Work to complete: From the data underneath, reproduce exactly the stretch that begins at the line with "staining of human" and ends after the line with "an IHC micrograph".

Material for this exercise:

- Opening Delimiter -

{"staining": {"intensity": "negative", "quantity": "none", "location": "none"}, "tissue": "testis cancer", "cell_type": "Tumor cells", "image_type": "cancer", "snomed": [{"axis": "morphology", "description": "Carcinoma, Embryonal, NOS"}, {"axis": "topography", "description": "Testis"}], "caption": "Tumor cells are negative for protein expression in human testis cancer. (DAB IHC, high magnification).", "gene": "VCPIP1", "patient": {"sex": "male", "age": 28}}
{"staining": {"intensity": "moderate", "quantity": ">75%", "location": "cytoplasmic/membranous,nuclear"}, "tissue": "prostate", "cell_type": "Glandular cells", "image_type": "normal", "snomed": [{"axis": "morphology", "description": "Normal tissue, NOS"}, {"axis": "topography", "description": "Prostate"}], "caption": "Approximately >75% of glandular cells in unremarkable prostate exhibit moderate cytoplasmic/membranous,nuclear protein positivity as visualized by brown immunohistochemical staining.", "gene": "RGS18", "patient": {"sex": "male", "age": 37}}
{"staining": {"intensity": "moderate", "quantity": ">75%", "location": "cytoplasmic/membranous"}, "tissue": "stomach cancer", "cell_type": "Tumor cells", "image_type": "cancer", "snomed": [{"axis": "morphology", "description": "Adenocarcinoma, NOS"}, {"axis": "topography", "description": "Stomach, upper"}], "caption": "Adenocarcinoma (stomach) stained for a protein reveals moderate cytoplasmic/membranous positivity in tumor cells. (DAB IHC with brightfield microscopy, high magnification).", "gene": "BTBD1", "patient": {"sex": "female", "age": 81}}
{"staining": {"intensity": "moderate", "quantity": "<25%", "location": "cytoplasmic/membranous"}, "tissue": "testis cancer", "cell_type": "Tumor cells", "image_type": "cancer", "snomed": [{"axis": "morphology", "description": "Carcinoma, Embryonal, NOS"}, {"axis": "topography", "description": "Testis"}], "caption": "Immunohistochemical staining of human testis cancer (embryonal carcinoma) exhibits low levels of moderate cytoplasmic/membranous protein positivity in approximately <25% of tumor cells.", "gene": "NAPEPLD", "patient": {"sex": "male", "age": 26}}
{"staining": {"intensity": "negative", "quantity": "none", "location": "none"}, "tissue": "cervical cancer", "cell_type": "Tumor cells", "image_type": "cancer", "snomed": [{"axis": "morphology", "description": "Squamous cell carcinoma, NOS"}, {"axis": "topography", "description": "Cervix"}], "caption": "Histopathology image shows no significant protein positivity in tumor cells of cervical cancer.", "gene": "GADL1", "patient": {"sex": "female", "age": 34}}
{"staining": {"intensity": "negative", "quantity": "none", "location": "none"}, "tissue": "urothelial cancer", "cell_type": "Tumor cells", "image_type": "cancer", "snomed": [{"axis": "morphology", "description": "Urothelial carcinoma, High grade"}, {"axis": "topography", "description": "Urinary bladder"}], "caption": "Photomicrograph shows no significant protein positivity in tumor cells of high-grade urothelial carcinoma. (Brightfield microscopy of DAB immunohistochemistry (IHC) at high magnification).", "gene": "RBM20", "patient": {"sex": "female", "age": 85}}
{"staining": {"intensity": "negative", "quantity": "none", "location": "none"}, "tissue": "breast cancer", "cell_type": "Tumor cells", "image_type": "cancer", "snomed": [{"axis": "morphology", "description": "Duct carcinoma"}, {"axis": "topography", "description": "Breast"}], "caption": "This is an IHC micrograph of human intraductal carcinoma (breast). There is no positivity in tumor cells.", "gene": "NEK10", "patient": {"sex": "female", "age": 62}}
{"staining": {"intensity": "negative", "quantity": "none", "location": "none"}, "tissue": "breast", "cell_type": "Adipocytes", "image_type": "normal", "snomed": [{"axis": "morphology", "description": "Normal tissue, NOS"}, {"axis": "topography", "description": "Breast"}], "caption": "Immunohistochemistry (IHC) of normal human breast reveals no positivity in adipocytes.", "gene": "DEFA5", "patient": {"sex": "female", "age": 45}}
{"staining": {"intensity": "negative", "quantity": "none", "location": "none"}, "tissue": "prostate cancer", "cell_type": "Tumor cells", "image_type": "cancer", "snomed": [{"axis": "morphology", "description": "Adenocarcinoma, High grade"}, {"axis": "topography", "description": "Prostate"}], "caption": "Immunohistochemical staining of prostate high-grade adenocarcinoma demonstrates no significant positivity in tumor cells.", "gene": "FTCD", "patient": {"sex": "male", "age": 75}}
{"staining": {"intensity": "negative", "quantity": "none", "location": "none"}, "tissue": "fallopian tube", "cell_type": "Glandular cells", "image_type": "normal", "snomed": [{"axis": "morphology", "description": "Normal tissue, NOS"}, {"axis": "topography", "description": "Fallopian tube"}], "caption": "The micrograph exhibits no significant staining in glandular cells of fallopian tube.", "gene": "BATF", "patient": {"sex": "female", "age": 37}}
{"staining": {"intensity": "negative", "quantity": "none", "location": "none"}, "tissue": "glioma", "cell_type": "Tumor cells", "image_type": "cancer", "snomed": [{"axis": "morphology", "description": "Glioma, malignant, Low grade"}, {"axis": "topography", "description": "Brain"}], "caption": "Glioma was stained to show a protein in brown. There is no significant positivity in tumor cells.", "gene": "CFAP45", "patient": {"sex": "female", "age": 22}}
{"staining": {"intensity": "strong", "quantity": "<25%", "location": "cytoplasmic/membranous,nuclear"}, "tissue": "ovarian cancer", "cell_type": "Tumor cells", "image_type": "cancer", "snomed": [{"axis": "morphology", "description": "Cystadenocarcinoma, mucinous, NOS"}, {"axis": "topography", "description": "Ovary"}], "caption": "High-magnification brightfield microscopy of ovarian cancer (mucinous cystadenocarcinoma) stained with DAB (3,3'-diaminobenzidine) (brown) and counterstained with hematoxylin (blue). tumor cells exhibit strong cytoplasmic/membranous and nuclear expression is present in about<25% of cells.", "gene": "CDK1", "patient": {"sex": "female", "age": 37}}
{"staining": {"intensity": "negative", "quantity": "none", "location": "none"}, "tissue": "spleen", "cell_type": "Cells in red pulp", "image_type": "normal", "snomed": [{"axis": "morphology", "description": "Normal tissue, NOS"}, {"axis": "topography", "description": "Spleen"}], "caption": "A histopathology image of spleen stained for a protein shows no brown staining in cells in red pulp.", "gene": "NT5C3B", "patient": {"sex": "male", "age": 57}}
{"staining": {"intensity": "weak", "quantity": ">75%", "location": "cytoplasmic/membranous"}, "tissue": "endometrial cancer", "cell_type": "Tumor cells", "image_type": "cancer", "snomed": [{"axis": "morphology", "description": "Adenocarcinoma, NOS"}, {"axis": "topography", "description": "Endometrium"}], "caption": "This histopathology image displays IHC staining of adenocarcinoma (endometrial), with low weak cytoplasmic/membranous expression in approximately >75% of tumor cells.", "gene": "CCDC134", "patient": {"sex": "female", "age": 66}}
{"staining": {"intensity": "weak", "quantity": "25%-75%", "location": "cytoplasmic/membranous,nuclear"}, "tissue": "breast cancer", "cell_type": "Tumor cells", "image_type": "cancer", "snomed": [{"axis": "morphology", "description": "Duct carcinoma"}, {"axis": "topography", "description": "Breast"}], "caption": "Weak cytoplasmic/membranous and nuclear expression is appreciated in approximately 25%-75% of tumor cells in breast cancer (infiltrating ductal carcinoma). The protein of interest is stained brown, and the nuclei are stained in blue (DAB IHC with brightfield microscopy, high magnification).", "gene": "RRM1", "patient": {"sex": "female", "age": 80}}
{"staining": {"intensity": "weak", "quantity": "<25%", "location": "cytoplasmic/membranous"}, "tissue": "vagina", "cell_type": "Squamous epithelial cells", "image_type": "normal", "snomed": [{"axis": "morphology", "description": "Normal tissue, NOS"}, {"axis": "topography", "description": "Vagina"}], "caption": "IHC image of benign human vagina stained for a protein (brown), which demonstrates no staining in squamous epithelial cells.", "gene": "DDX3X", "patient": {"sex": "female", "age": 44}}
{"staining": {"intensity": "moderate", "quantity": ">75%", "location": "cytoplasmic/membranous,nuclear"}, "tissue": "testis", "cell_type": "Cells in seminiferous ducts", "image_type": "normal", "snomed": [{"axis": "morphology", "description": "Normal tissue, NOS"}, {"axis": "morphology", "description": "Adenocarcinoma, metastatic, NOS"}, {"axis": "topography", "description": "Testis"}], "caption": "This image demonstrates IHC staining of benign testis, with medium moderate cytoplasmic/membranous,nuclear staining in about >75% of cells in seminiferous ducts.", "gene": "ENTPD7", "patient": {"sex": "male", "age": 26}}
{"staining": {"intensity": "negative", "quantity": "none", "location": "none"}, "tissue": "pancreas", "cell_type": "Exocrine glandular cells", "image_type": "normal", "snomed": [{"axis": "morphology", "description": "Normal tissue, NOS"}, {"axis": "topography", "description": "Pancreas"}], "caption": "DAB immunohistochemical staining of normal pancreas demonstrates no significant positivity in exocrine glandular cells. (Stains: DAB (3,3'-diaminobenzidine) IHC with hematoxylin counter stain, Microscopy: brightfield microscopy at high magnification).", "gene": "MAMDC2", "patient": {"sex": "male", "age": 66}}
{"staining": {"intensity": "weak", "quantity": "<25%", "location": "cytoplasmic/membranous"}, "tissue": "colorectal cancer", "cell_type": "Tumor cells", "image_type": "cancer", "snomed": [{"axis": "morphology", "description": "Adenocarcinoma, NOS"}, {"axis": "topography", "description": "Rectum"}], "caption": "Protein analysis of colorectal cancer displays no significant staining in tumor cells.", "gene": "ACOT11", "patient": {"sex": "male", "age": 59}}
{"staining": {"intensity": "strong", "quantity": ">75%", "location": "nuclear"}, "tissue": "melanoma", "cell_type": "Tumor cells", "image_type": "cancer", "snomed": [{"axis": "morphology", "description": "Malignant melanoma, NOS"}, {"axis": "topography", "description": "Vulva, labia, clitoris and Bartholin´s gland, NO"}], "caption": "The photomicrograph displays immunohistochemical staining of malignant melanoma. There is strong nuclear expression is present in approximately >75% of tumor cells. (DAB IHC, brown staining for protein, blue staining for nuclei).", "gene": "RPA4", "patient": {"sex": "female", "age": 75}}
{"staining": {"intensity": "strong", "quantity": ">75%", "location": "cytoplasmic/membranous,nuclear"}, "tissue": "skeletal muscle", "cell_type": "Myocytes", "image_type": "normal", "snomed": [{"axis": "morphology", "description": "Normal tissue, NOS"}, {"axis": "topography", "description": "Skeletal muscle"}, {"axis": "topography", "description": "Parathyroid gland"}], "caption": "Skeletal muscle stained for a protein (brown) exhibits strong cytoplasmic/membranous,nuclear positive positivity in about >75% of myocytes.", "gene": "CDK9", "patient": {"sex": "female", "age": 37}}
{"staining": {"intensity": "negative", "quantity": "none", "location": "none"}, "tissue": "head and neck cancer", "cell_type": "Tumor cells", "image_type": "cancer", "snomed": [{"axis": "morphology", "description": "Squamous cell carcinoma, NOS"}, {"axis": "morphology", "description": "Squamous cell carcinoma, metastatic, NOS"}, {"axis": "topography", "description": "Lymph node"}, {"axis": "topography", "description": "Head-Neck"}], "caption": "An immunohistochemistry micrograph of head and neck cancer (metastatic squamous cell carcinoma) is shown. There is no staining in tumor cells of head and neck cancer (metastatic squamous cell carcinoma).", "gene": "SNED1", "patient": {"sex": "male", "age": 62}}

- Closing Delimiter -

Task answer:
{"staining": {"intensity": "moderate", "quantity": "<25%", "location": "cytoplasmic/membranous"}, "tissue": "testis cancer", "cell_type": "Tumor cells", "image_type": "cancer", "snomed": [{"axis": "morphology", "description": "Carcinoma, Embryonal, NOS"}, {"axis": "topography", "description": "Testis"}], "caption": "Immunohistochemical staining of human testis cancer (embryonal carcinoma) exhibits low levels of moderate cytoplasmic/membranous protein positivity in approximately <25% of tumor cells.", "gene": "NAPEPLD", "patient": {"sex": "male", "age": 26}}
{"staining": {"intensity": "negative", "quantity": "none", "location": "none"}, "tissue": "cervical cancer", "cell_type": "Tumor cells", "image_type": "cancer", "snomed": [{"axis": "morphology", "description": "Squamous cell carcinoma, NOS"}, {"axis": "topography", "description": "Cervix"}], "caption": "Histopathology image shows no significant protein positivity in tumor cells of cervical cancer.", "gene": "GADL1", "patient": {"sex": "female", "age": 34}}
{"staining": {"intensity": "negative", "quantity": "none", "location": "none"}, "tissue": "urothelial cancer", "cell_type": "Tumor cells", "image_type": "cancer", "snomed": [{"axis": "morphology", "description": "Urothelial carcinoma, High grade"}, {"axis": "topography", "description": "Urinary bladder"}], "caption": "Photomicrograph shows no significant protein positivity in tumor cells of high-grade urothelial carcinoma. (Brightfield microscopy of DAB immunohistochemistry (IHC) at high magnification).", "gene": "RBM20", "patient": {"sex": "female", "age": 85}}
{"staining": {"intensity": "negative", "quantity": "none", "location": "none"}, "tissue": "breast cancer", "cell_type": "Tumor cells", "image_type": "cancer", "snomed": [{"axis": "morphology", "description": "Duct carcinoma"}, {"axis": "topography", "description": "Breast"}], "caption": "This is an IHC micrograph of human intraductal carcinoma (breast). There is no positivity in tumor cells.", "gene": "NEK10", "patient": {"sex": "female", "age": 62}}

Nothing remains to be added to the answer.